- Interactive map of Peter Mathews Memorial Skate Garden
- Type: Skatepark
- Location: St. Louis
- Coordinates: 38°35′18″N 90°15′54″W﻿ / ﻿38.588271°N 90.265055°W
- Area: 14,000 sq ft
- Open: All year
- Terrain: Concrete
- Public transit: MetroBus

= Peter Mathews Memorial Skate Garden =

First legal skatepark in St. Louis, Missouri

Peter Mathews Memorial Skate Garden is St.
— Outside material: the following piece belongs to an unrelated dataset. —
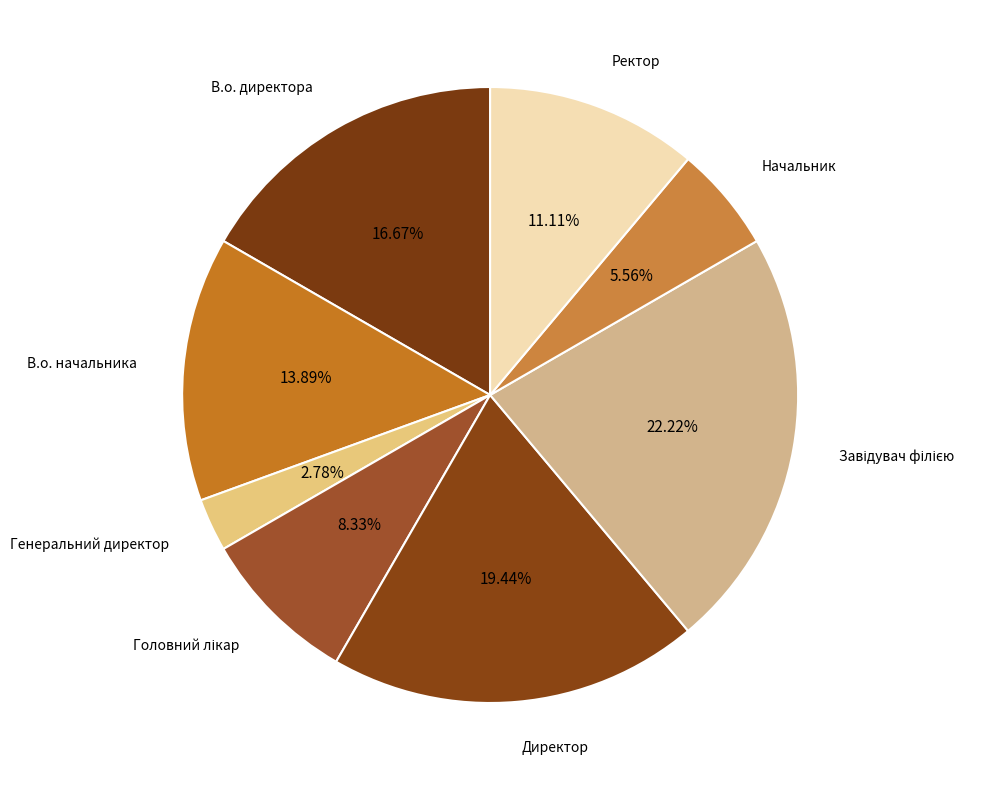

Which slice is the smallest?

Генеральний директор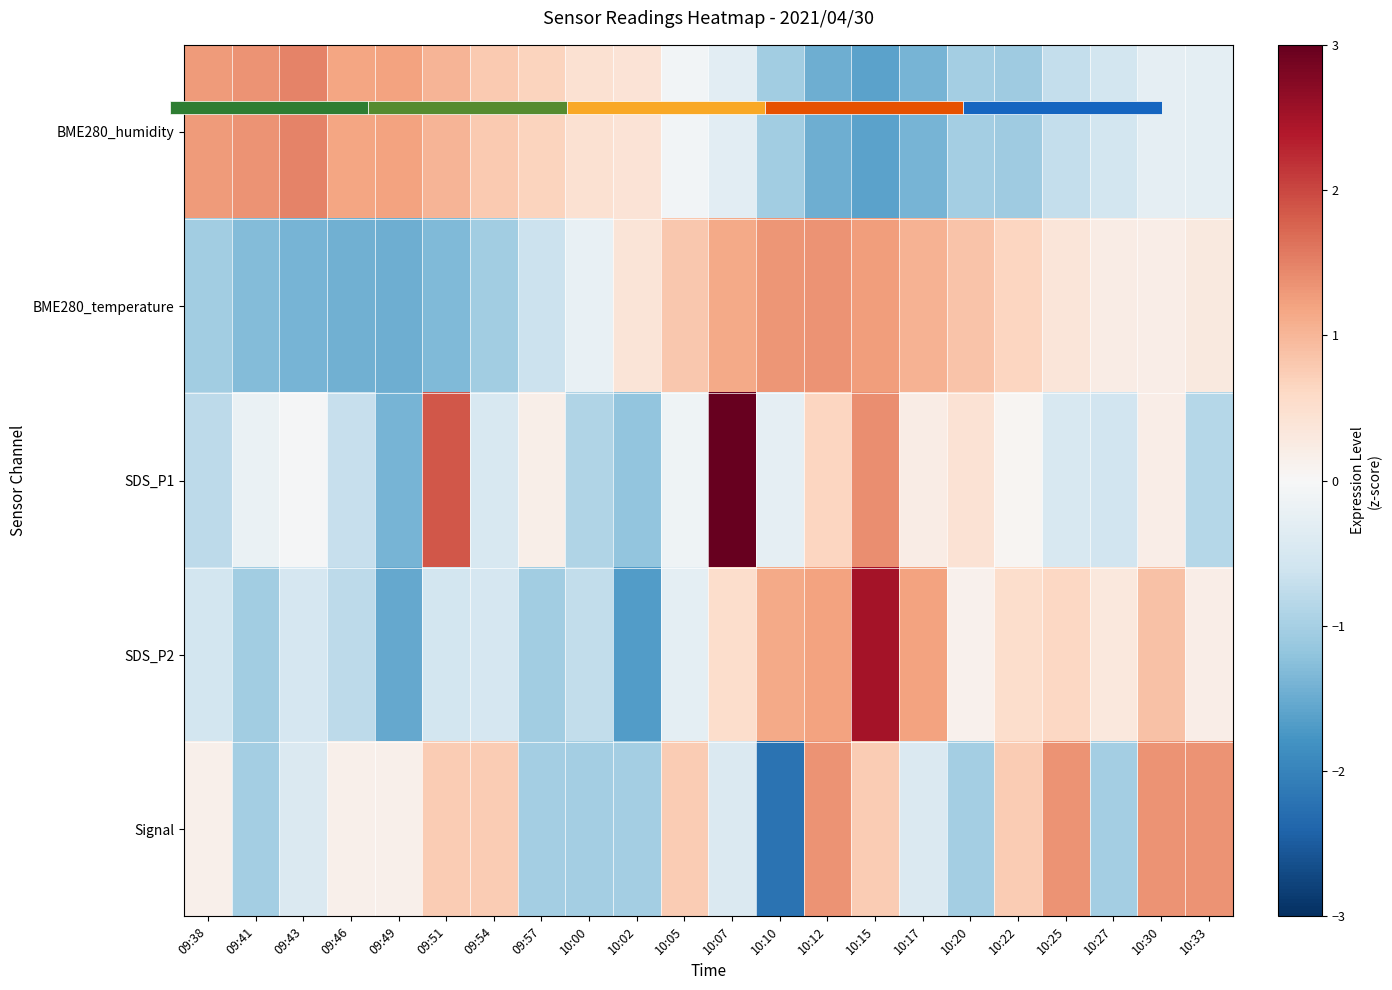

Rank the series at 09:46 from highest to lowest value.

BME280_humidity, Signal, SDS_P1, SDS_P2, BME280_temperature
Louis' first legal outdoor public skate park.

== History ==
The Peter Mathews Memorial Skate Garden is built on a Brownfield site of a Bevo Mill former gas station, auto repair, and radiator service station that ceased operating in 1988. Since 1999, the City of Saint Louis has owned the 14,000-square-foot property through the Land Reutilization Authority. Cleanup of the lot began in 2003. Impressed by how they maintained their DIY skatepark, the City of Saint Louis rented the current site of the Peter Mathews Memorial Skate Garden to the KHVT.
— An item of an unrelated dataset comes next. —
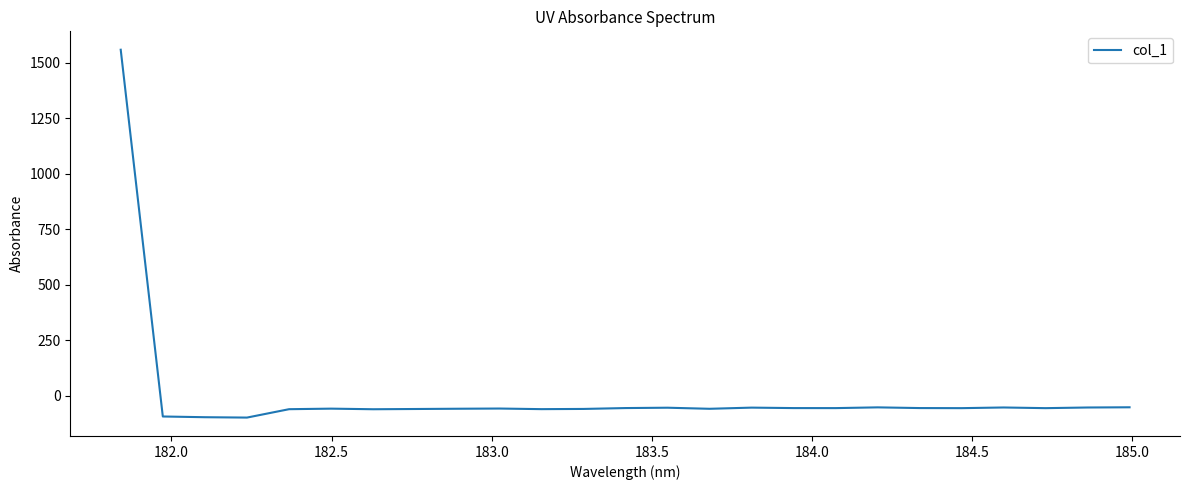

What is the maximum value shown in the chart?

1559.6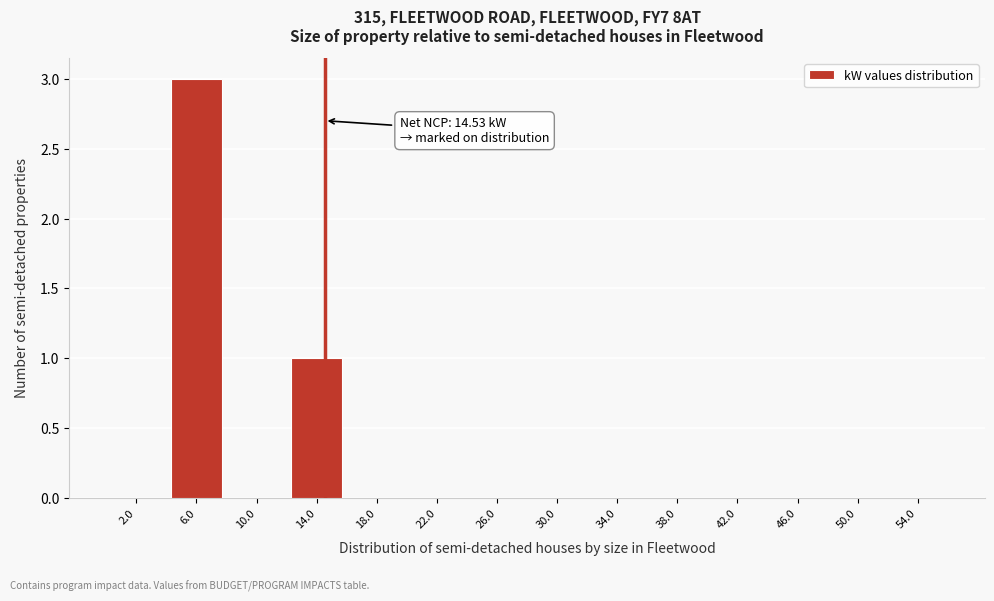

Which range on the x-axis has the tallest bar?

4 to 8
=== Kinghighway D.I.Y. skatespot ===
A group of local skaters between 2009 and 2015 built the Kinghighway D.I.Y. skatespot under the South Kinghshighway viaduct. When the elevated roadway was demolished in July 2015, St. Louis was left with no free public skateparks. The group organized themselves into a non-profit the Kingshighway Vigilante Transitions (KHVT) and petitioned the city for a space to build the first free-to-the-public, legal skate park in the City of St. Louis.

=== Peter Mathews ===
The skate garden was named for Peter Mathews, a local skater who died tragically in a car crash.